To address issues like crime, homelessness and economic development that mayoral candidate Will Smith thinks are important ones for the city to tackle, he will work to bolster the city’s foundation, if elected.
Smith said his campaign to be Santa Maria’s next top politician has been focused on the need to reinvest in the city’s infrastructure.
“In order to create your future, you have to invest in your future,” Smith said. “We have to find a way to invest in infrastructure.”
On Election Day, Nov. 8, Smith will face off against incumbent Mayor Alice Patino for the leadership job.
Smith said he decided to run after looking closely at what he saw were growing crime and homelessness rates in the city, along with what he described as deteriorating sections of Santa Maria.
“I was like, 'Wait a minute, I have experience in dealing with some of these areas, I am going to throw my hat into the ring to try and help the community,'” Smith said.
He said portions of the north and west sections of Santa Maria are crumbling and unattractive. He believes the conditions of these areas are contributing to crime, homelessness and a lack of economic development.
“If your environment looks bad, you are going to invite criminals. Criminals figure if you don’t care about the area, we’ll help you out and take over,” Smith said.
“If you are trying to attract business to a city, you have to have an environment that is conducive to inviting people in,” he added.
If elected, Smith wants to create crews dedicated to cleaning the city’s main thoroughfares and other sections.
“This is a pet peeve of mine, and I will make it a priority,” he said.
Prior to running for mayor, Smith was a teacher and former member of the Santa Maria-Bonita School District. He also served in the United States Air Force and, for a time, was a prison guard at the Federal Correctional Institution in Lompoc.
He believes his experience would help him govern Santa Maria.
“I was a federal correctional officer at Lompoc. I have dealt with gangs, national and international. I have the experience in law enforcement. Not as much as the (police) chief that is currently here.

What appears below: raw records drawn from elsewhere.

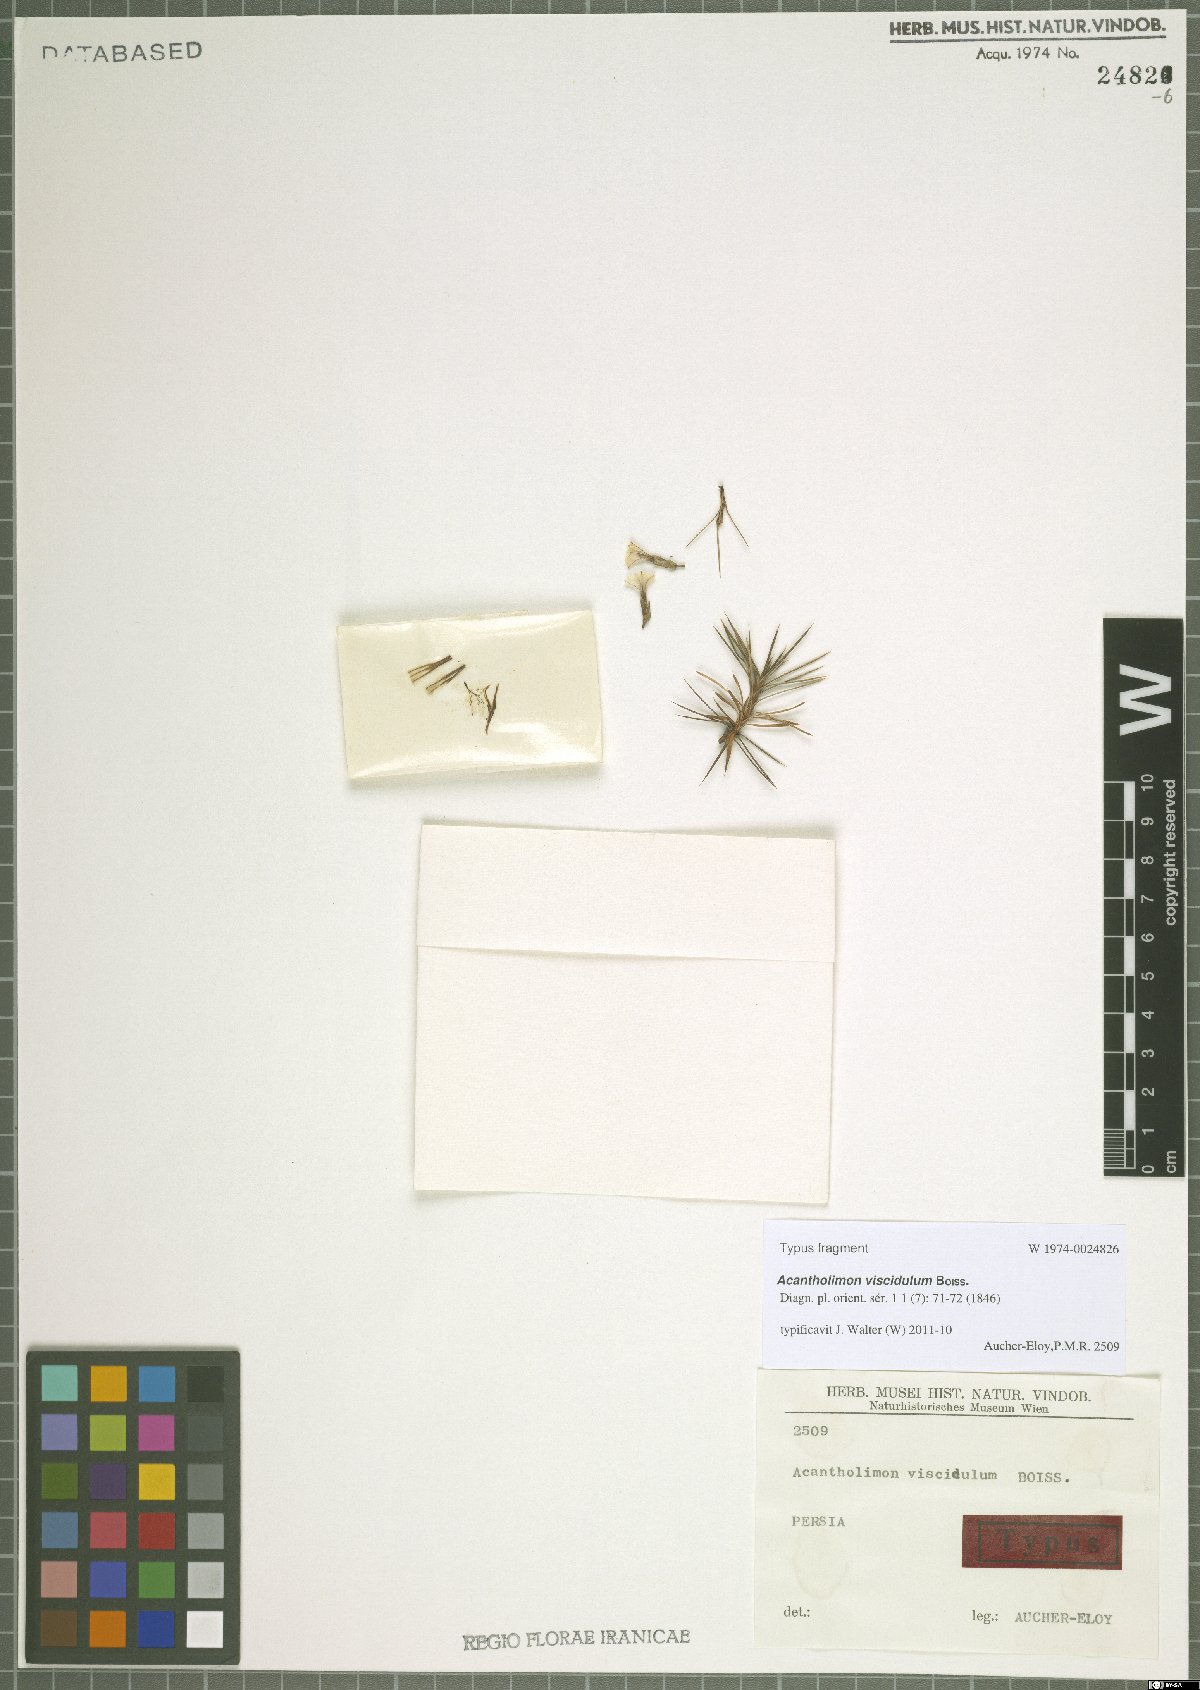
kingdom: Plantae
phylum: Tracheophyta
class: Magnoliopsida
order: Caryophyllales
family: Plumbaginaceae
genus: Acantholimon
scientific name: Acantholimon viscidulum
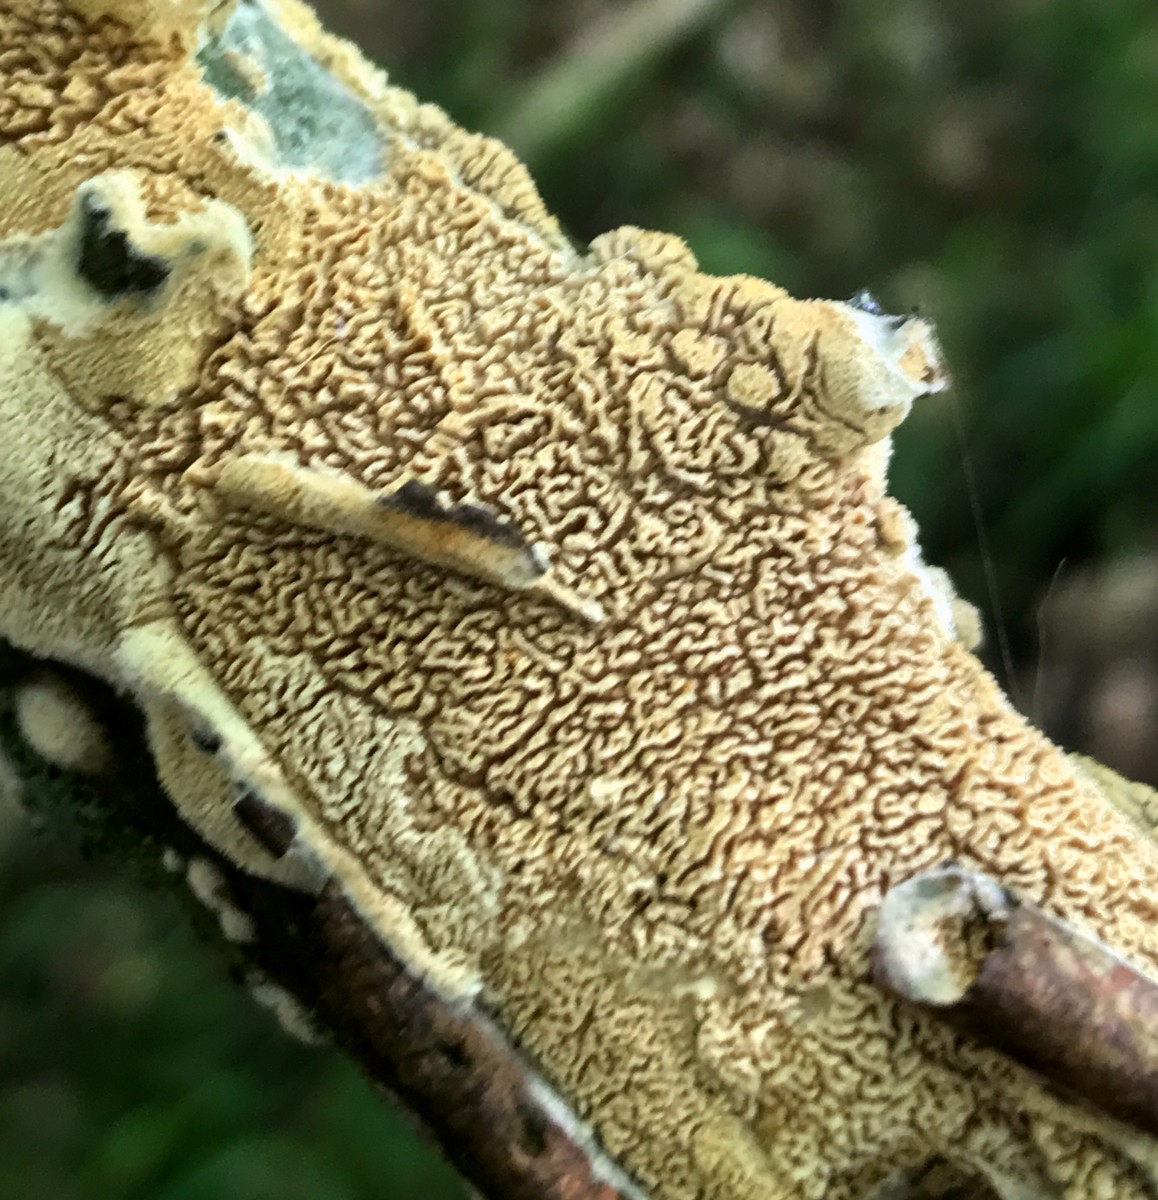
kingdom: Fungi
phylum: Basidiomycota
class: Agaricomycetes
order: Hymenochaetales
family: Schizoporaceae
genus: Xylodon
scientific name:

I do respect Chief (Ralph) Martin quite a bit,” Smith said.
To combat crime and gang violence, Smith said he supports increasing the police’s presence in troubled areas, and supports stiff prosecution.
“Gangs go to areas that they feel are neglected. That is why you have to clean up.” Smith said. “As a corrections officer, I noticed if the area is patrolled they aren’t going to be there. I also believe in hardcore prosecution. We have to send a clear message.”
He said, if elected, he wants to send a clear message to immigrants that may be here illegally, “If you are illegal and are in Santa Maria, I think it is a privilege to be in Santa Maria; it is not a right.”
“As long as you obey the rules and do what you are supposed to, you are fine. If you are a criminal and hurt people and you are deportable, you are gone. If you (commit a crime but) are not deportable, you are in jail,” Smith said.
To combat homelessness, Smith wants to employ a housing-first model and “invest in barracks-type facilities for homeless.”
With time spent serving the Santa Maria-Bonita School District, his current bid for mayor isn’t the first time Smith has been in the spotlight.
Smith’s time on the school board was embattled; some may describe it as controversial, though Smith objects to that description.
“They called me a controversial candidate. I wasn’t controversial; I was just fighting for the rights of the people that elected me to represent them,” he said.
Smith and the Santa Maria-Bonita School District still are locked in a legal battle stemming from his time on the board.
“The record I want to set straight is there was a lot anger about me being on the board because it was really a political fight,” he said.
While on the school board, Smith said he pushed to have the school district’s buildings retrofitted to be stronger in the event of an earthquake. After some consternation and after Smith left the board, the buildings eventually were renovated.
“I had intended to run again to get on the Santa Maria-Bonita School District. I am one of these people that say if you have made success somewhere but didn’t finish the job, go back and finish it,” Smith said.
He counts the earthquake retrofitting as one of his successes. Since it has been completed, he decided to enter the mayoral race instead.
Before his public service on the school board, he was a teacher in the Santa Maria-Bonita School District.
According to reports, he resigned his teaching post in 2010 after several complaints led to a settlement with the district. He then ran for a seat on the school board and was elected that same year. The California Commission on Teacher Credentialing revoked his teaching credentials in March 2014.
Part of his current legal battle involves his time as a teacher, but he said he isn’t fighting to be reinstated as a teacher.
“At the end of the day, if I win I will go in and do the job from Day One. I will, hopefully, get the council to work with me. If I lose, I won’t challenge them. My message to the people is this: If you like what you’ve got, keep it. If you see it is not doing you any good, it’s time for a change,” Smith said.